This project was the final project for CS 508 Data Mining course that I took in Fall 2023. The aim of this project was to develop optimized machine learning models for classifying heart disease using the UCI Heart Disease dataset. The classification was treated as both a multiclass (5 levels) and binary problem based on disease severity.
- UCI Heart Disease dataset
- 920 instances, 14 attributes
- Features: age, blood pressure, cholesterol etc.
- Target: heart disease severity (0: no disease to 4)

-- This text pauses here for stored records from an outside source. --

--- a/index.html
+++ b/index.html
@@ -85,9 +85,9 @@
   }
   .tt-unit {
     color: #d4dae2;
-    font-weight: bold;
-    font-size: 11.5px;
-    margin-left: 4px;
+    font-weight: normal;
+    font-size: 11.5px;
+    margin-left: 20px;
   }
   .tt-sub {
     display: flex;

- Missing value imputation
- Outlier detection/treatment
- Feature encoding/scaling (normalization)
- Class balancing using SMOTE
- PCA dimensionality reduction
Binary Classification
- Predicting heart disease presence (1) or absence (0)

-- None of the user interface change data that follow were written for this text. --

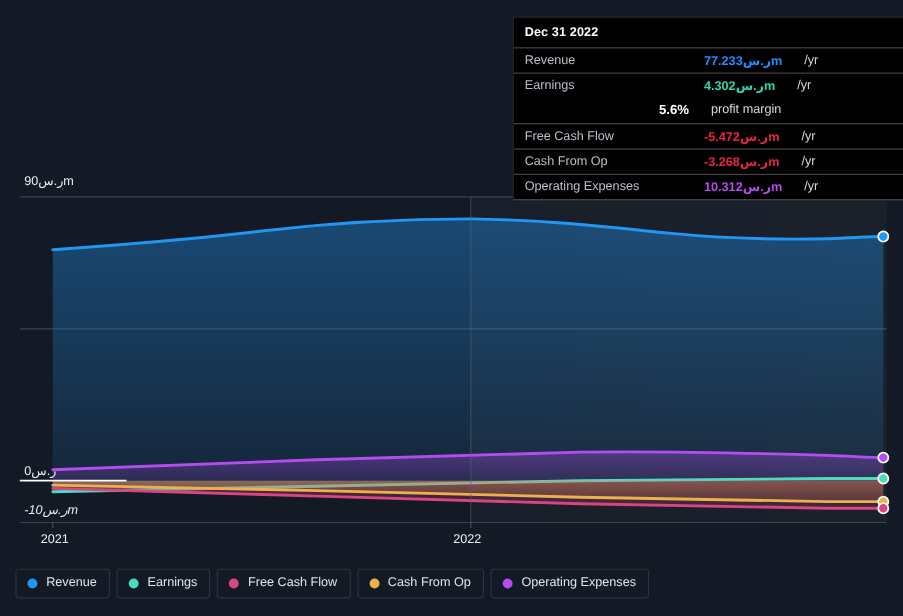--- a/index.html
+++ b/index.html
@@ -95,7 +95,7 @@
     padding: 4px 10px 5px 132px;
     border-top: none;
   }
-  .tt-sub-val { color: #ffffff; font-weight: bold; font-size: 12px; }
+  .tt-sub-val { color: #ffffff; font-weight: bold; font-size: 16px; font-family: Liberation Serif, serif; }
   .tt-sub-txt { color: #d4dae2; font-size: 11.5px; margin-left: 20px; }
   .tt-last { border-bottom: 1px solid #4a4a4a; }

- 15 classifiers tested e.g. Logistic Regression, SVM, RandomForest etc
- Grid search hyperparameter tuning
- Evaluation using Accuracy, AUC-ROC, F1, Recall, Precision etc.
Multiclass Classification
- 12 classifiers tested for predicting 5 levels of heart disease severity
- Random search for hyperparameter tuning
- Assessed using Accuracy, F1, Precision, Recall
- Detailed EDA on data distribution
- Visual performance analysis
- Accuracy comparison plots
- ROC curves
- Identified best classifier for each case
- Best Binary Classifier: SVC (86% accuracy)

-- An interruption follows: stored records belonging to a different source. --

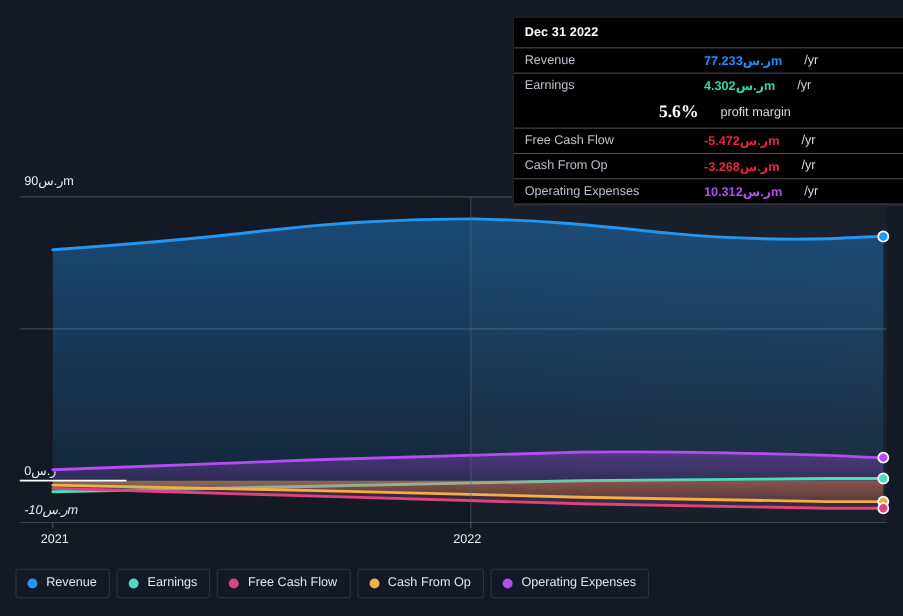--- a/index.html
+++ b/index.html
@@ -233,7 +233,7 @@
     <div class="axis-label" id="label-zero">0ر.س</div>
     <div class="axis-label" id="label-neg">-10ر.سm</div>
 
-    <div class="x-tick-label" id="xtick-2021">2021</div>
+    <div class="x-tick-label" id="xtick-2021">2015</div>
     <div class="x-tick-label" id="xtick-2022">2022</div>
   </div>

achieved best accuracy in kaggle at that time to the best of knowledge
- Best Multiclass Classifier: Random Forest (62.5% accuracy)
- Published Jupyter notebooks detailing analysis
Multiclass Classification Results (Top 3 models)
Rank | Classifier | Accuracy | Precision | Recall | F1 Score | Best Hyperparameters |
---|---|---|---|---|---|---|
0 | RandomForest | 0.608696 | 0.608324 | 0.608696 | 0.604288 | {'n_estimators': 400, 'min_samples_split': 2, 'min_samples_leaf': 1, 'max_features': 'log2', 'max_depth': None} |
1 | BaggingClassifier | 0.597826 | 0.594148 | 0.597826 | 0.59097 | {'n_estimators': 50} |
2 | ExtraTreesClassifier | 0.586957 | 0.580685 | 0.586957 | 0.578814 | {'n_estimators': 200, 'max_depth': 20} |
Binary Classification Results (Top 3 models)
Rank | Classifier | Accuracy | Precision | Recall | F1 Score | AUC | Best Hyperparameters |
---|---|---|---|---|---|---|---|
0 | SVC | 0.861039 | 0.853035 | 0.861039 | 0.857272 | 0.9015 | {'C': 10, 'kernel': 'rbf', 'gamma': 'scale'} |
1 | NuSVC | 0.847457 | 0.835035 | 0.847457 | 0.840899 | 0.8878 | {'nu': 0.5, 'kernel': 'rbf', 'gamma': 'scale'} |
2 | RandomForestClassifier | 0.843913 | 0.845132 | 0.843913 | 0.844615 | 0.9249 | {'n_estimators': 300, 'max_depth': 10} |
Figure 1: ROC and Train/Test accuracy figures for the binary classifier
Figure 2: Comparison of test accuracies of various multiclass classifiers
The Jupyter notebooks provide full code to:
- Load and preprocess dataset
- Engineer features
- Train classification models
- Tune hyperparameters
- Evaluate and compare performance
- pandas, numpy - for data manipulation/analysis
- scikit-learn - for machine learning models
- matplotlib, seaborn - for data visualization
- imbalanced-learn - for handling class imbalance
Optimized machine learning pipelines developed for automated heart disease diagnosis. Models to predict both binary and multiclass outcomes compared and best classifiers identified based on empirical analysis.